- [Your objective] What must be handed in is the entire listing, exactly as written, with no pictures.

- [Available data]
···

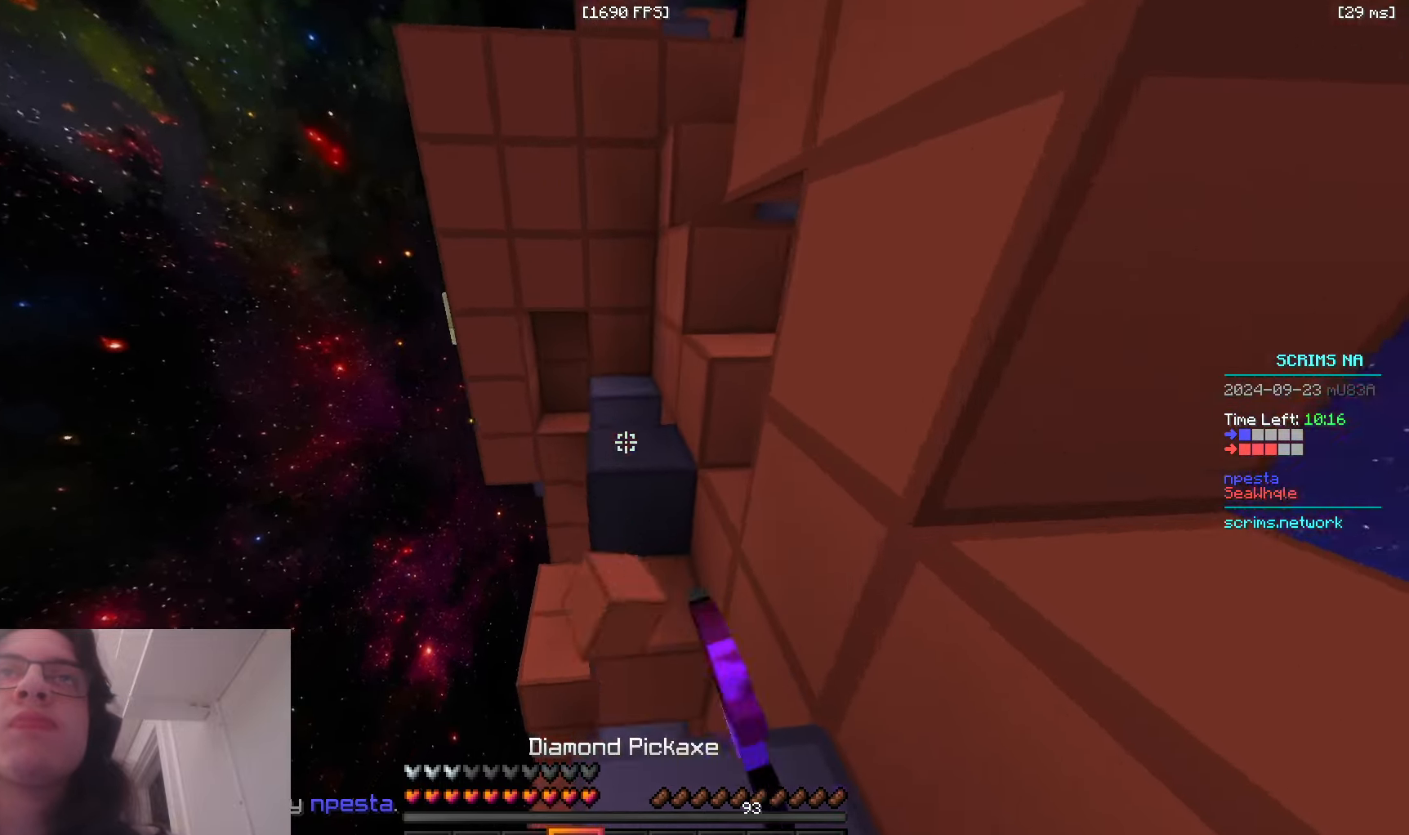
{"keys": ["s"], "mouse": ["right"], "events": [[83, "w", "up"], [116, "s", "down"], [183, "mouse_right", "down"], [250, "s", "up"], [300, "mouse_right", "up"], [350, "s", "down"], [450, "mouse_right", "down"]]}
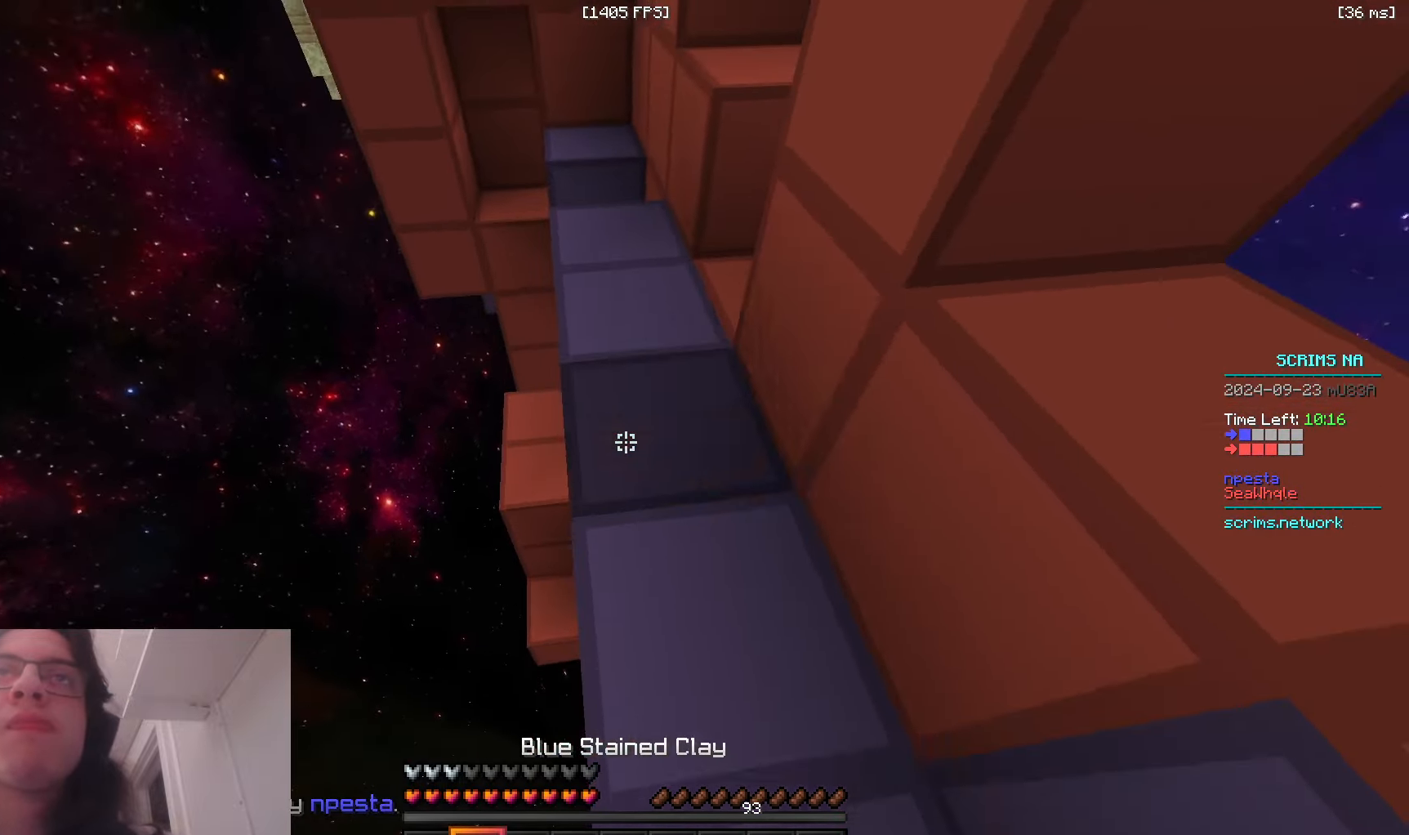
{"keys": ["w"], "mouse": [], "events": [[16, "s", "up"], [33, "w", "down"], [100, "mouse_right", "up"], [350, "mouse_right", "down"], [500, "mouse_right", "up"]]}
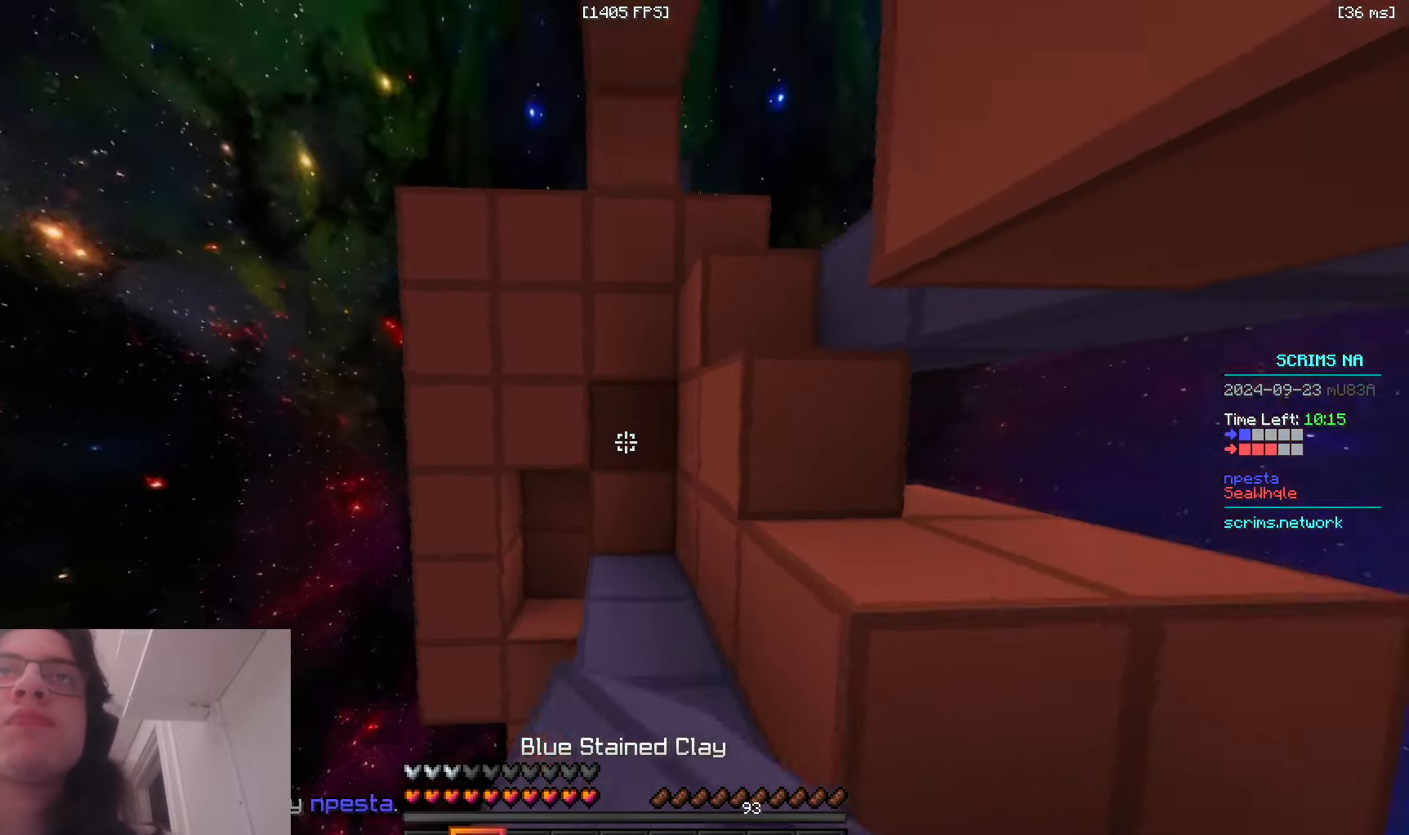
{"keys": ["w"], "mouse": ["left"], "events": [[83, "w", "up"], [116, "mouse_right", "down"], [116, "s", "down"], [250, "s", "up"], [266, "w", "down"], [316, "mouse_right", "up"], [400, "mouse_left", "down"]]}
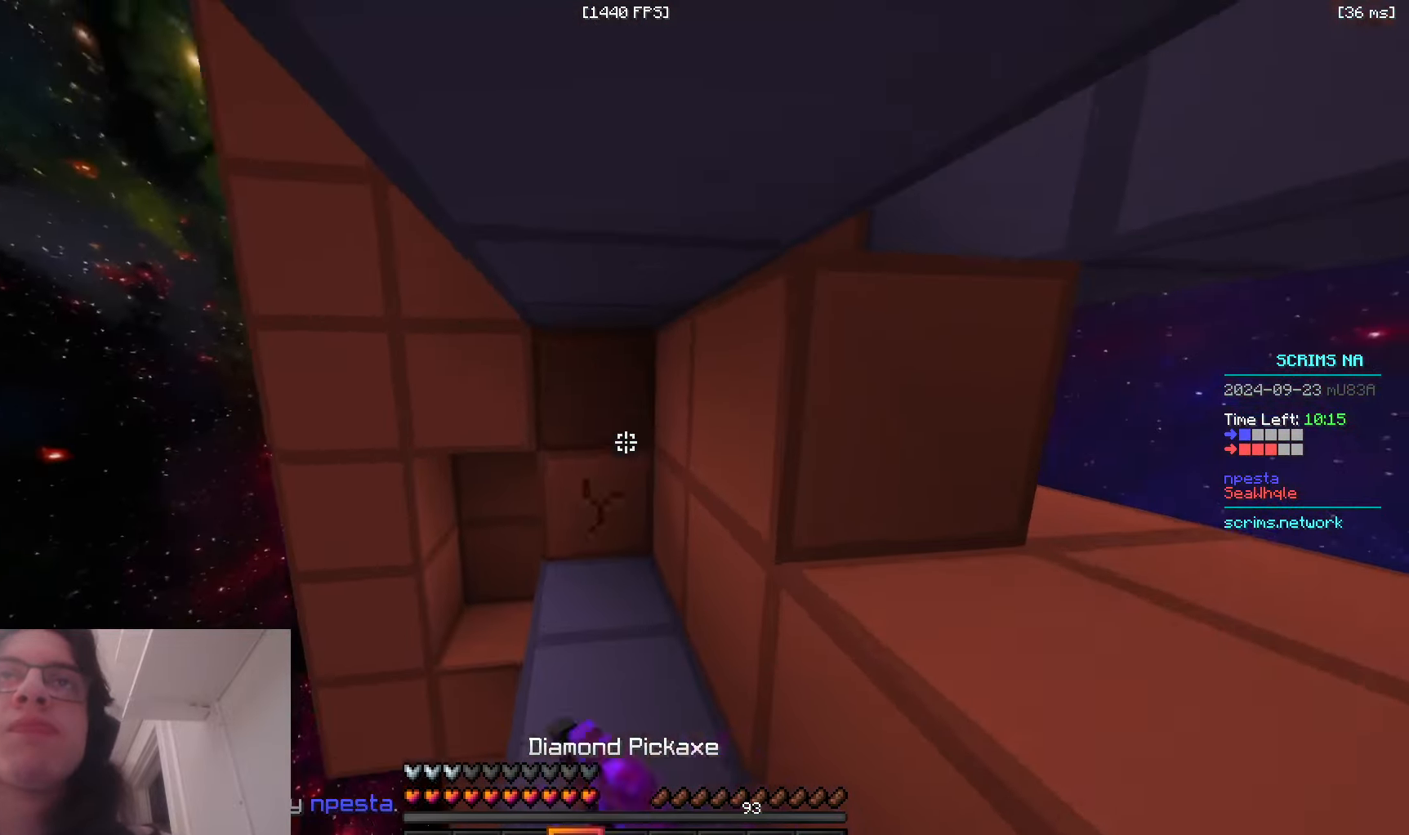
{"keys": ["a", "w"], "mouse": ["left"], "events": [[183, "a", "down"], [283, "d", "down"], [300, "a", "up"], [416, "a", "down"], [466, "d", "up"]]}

···

- [Exercise result]
{"keys": ["s"], "mouse": ["right"], "events": [[83, "w", "up"], [116, "s", "down"], [183, "mouse_right", "down"], [250, "s", "up"], [300, "mouse_right", "up"], [350, "s", "down"], [450, "mouse_right", "down"]]}
{"keys": ["w"], "mouse": [], "events": [[16, "s", "up"], [33, "w", "down"], [100, "mouse_right", "up"], [350, "mouse_right", "down"], [500, "mouse_right", "up"]]}
{"keys": ["w"], "mouse": ["left"], "events": [[83, "w", "up"], [116, "mouse_right", "down"], [116, "s", "down"], [250, "s", "up"], [266, "w", "down"], [316, "mouse_right", "up"], [400, "mouse_left", "down"]]}
{"keys": ["a", "w"], "mouse": ["left"], "events": [[183, "a", "down"], [283, "d", "down"], [300, "a", "up"], [416, "a", "down"], [466, "d", "up"]]}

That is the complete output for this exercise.